Raleigh nodded. "You had hardly moved away when a man who had been watching you tried to pick my pocket and woke me in doing so. He told me what he'd seen and pointed you out."

Annette gazed at him in tired perplexity. When he was on his feet, the condition of his clothes and hands and the absurd black patch on his chin were noticeable only as incongruities; there was nothing now to suggest the pauper or the outcast in this big youth with the pleasant voice and the strongly tanned face.

"I, I made a mistake," she said. "I saw you sleeping on the bench and I thought a little help, coming from nowhere like that you'd be so surprised and glad when you found it." She sighed. "However, I was wrong. I'm sorry."
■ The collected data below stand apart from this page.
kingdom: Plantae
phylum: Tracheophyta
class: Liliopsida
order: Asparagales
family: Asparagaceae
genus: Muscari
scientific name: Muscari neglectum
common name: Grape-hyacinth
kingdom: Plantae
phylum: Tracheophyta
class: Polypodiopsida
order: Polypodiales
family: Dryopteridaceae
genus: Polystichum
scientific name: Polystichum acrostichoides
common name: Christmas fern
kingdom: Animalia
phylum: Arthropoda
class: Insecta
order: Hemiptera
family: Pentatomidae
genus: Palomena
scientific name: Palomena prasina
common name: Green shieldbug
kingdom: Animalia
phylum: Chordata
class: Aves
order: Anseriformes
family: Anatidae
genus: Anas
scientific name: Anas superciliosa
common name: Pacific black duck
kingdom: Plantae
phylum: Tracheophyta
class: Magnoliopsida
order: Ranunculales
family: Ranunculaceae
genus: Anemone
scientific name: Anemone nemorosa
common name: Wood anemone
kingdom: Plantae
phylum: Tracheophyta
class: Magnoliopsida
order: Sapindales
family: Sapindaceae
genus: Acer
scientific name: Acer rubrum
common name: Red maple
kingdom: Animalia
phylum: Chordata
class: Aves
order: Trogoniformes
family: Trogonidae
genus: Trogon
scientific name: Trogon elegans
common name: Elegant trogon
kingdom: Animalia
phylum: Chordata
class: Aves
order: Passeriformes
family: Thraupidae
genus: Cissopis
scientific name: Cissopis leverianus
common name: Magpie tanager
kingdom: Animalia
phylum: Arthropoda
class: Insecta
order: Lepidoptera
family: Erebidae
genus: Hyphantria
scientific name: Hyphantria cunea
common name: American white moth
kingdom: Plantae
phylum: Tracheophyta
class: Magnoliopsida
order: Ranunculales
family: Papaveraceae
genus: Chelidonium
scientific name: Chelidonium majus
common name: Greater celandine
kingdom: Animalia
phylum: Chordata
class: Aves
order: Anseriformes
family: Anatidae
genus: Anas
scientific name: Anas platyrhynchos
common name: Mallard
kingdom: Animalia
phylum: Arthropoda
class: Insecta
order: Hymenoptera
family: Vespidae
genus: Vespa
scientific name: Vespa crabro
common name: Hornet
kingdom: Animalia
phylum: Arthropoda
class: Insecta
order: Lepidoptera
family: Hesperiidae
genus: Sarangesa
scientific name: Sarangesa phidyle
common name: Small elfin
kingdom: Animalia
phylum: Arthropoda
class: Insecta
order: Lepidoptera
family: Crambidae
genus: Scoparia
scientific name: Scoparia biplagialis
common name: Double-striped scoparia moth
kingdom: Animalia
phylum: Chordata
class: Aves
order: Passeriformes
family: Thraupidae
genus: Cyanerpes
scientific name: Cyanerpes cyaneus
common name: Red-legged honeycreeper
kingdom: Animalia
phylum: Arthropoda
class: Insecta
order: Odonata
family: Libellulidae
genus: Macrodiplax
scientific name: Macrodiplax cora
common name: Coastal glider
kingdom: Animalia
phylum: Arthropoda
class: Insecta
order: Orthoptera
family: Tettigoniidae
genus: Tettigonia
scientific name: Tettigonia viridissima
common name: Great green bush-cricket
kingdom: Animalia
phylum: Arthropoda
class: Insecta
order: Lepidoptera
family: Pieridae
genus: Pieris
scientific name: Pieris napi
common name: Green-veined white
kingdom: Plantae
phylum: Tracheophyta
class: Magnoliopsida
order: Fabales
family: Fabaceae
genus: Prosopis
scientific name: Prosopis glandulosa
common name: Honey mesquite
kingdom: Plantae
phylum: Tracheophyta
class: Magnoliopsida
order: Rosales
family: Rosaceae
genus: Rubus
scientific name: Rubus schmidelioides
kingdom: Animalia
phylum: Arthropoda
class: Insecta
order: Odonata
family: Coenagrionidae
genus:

"I'm not!" Raleigh put the money back in his pocket swiftly. "I think it was a wonderful idea of yours; it's the most splendid thing that ever happened to me. There was I, grumbling and making mistakes all day, playing the fool and pitying myself, and all the time you were moving somewhere within a mile or two, out of sight, but watching and saying: 'Yes, you're no good to anybody; but if the worst comes to the worst you shan't starve. I'll save you from that!' I'll never part with that money."